A proposito di banche c’è il caso di Sorgenia, società sull’orlo del fallimento, e dei suoi debiti con le banche vicine al Partito Democratico: i 600 milioni contratti col Monte dei Paschi di Siena e gli 8 milioni con Banca Etruria (legata alla famiglia Boschi). In tutto questo, aspettiamo ancora di leggere inchieste sui morti causati dalla centrale a carbone della sua Tirreno Power.

Ma gli intrecci di potere di De Benedetti non si fermano ai grandi industriali, banchieri e uomini d’affari. È la politica il vero campo d’azione “dell’imprenditore” De Benedetti, una storia che parte da lontano e che coinvolge i maggiori esponenti politici degli ultimi 40 anni: Prima e Seconda Repubblica, da Prodi alla finta guerra a Berlusconi, fino ad arrivare alle telefonate con Renzi sul decreto Banche Popolari, dalla cui operazione di investimento guadagna 600 mila euro, procurandosi un’indagine della Consob per insider trading. Una storia fatta di intrecci e affari con la politica, che gli hanno permesso di superare le sue vicende giudiziarie tra prescrizioni e depenalizzazioni, e diventare un vero e proprio protagonista dietro le quinte della politica italiana.

La sua fedina penale è tutt’altro che immacolata: già nel 1993 è stato arrestato per Tangentopoli, successivamente condannato per falso in bilancio (ma salvato dalla depenalizzazione operata da Berlusconi) e per insider trading ai tempi di Olivetti. Per entrambe ha patteggiato oltre 100 milioni. L’insider trading è una specialità della casa, visto che alcuni membri della sua famiglia furono multati per 3,5 milioni su azioni Cdb Webtech nel 2010.

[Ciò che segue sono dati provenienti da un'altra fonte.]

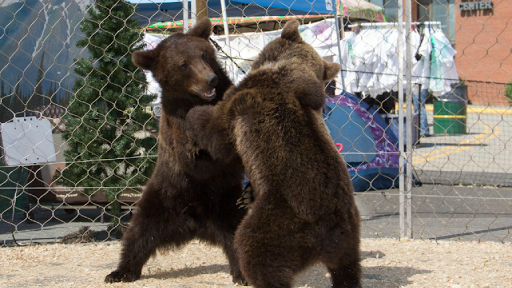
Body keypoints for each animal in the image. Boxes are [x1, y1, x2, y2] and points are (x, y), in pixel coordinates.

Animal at [103, 18, 247, 286]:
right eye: (183, 64)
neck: (197, 101)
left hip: (228, 204)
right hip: (162, 196)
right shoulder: (175, 123)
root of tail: (196, 224)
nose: (211, 80)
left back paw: (242, 273)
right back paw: (120, 271)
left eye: (204, 54)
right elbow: (196, 157)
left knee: (238, 235)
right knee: (139, 232)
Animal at [186, 20, 362, 288]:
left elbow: (217, 135)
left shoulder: (242, 102)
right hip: (349, 236)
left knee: (257, 255)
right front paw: (247, 194)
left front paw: (194, 122)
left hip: (276, 226)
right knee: (348, 268)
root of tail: (327, 235)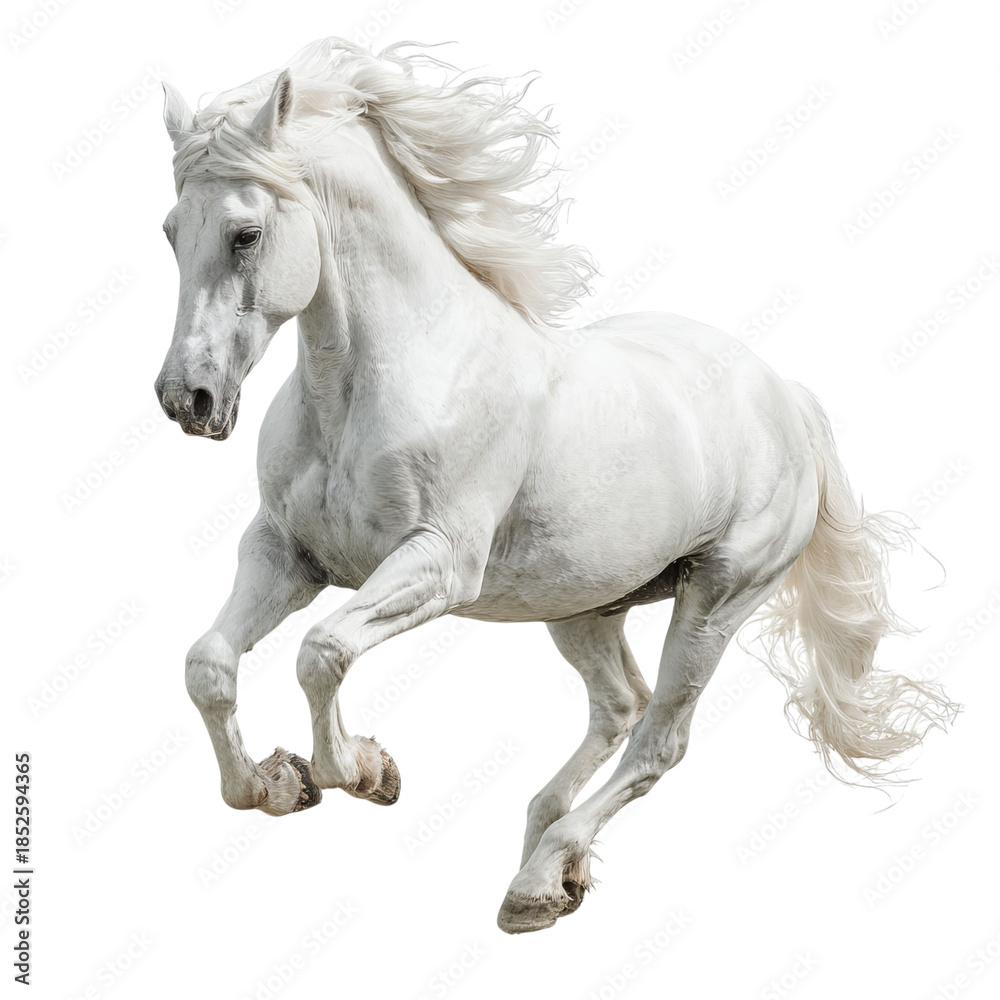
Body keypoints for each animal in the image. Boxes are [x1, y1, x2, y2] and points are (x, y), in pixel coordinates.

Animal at [155, 38, 957, 934]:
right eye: (171, 232)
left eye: (246, 233)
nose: (187, 400)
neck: (372, 386)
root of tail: (788, 397)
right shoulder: (286, 554)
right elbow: (209, 664)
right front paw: (276, 783)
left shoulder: (439, 565)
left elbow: (321, 652)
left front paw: (363, 770)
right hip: (582, 604)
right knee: (619, 704)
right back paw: (552, 863)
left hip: (720, 595)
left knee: (660, 737)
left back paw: (539, 879)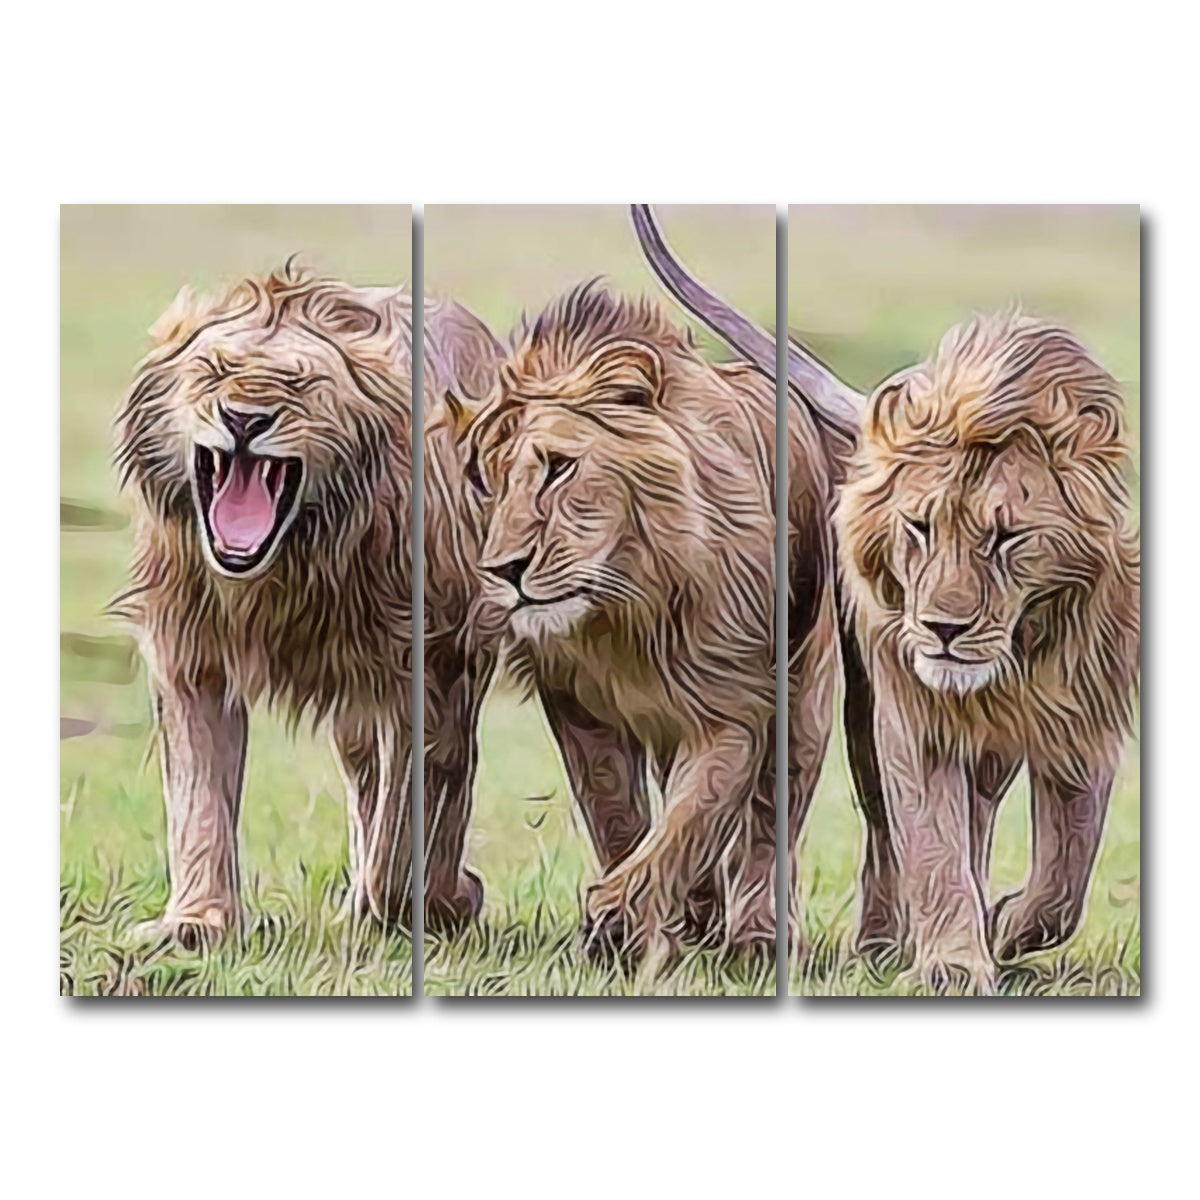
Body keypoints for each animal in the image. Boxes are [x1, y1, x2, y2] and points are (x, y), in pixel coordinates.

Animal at [114, 261, 503, 948]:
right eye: (213, 370)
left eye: (300, 384)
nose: (244, 419)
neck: (287, 569)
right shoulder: (190, 653)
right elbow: (198, 795)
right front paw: (197, 922)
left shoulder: (433, 667)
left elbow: (412, 824)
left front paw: (435, 903)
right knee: (366, 777)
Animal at [460, 280, 838, 957]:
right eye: (488, 482)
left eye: (558, 466)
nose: (504, 570)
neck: (626, 609)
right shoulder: (576, 706)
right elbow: (618, 816)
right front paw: (638, 920)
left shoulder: (733, 705)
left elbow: (694, 815)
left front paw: (617, 914)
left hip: (806, 697)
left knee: (773, 821)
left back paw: (758, 934)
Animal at [833, 312, 1140, 990]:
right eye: (920, 527)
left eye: (1006, 537)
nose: (942, 629)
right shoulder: (914, 717)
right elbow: (932, 843)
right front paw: (951, 963)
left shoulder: (1085, 717)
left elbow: (1064, 878)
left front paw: (1002, 927)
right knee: (887, 832)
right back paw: (882, 944)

Pur essendo stato protagonista di alcune delle pagine più controverse della storia del nostro Paese, i media (da lui controllati) lo hanno sempre dipinto come un illuminato imprenditore di sinistra. Una sinistra che in tutti questi anni ha spesso cambiato nome, ma mai padrone. Era lui infatti il vero premier ombra del PD renziano, al punto da ascriversi la paternità del Jobs Act, suggerire norme e addirittura ministri. Un’abitudine di vecchia data, come quando nel 1991 propose a Cirino Pomicino di diventare “suo” ministro: “È il marzo 1991 – racconta Pomicino – Carlo De Benedetti viene a trovarmi al ministero del Bilancio. Mi espone un progetto che sta elaborando con diversi amici, industriali e giornalisti, per affidarlo poi ad alcuni uomini politici. A bruciapelo mi chiede: ‘vuoi essere mio ministro?'”.

Non c’è da stupirsi che questo sistema di potere, che da 40 anni tiene sotto scacco il Paese, attacchi il MoVimento 5 Stelle controllando i mezzi d’informazione e manipolando la realtà. I giornalisti, in molti casi sfruttati con paghe da fame, sono le prime vittime di questo sistema malato. Noi difendiamo la libertà di stampa e per tutelarla ci battiamo contro questi grandi editori impuri, legati a doppio filo alla peggior politica e al grande potere economico-finanziario.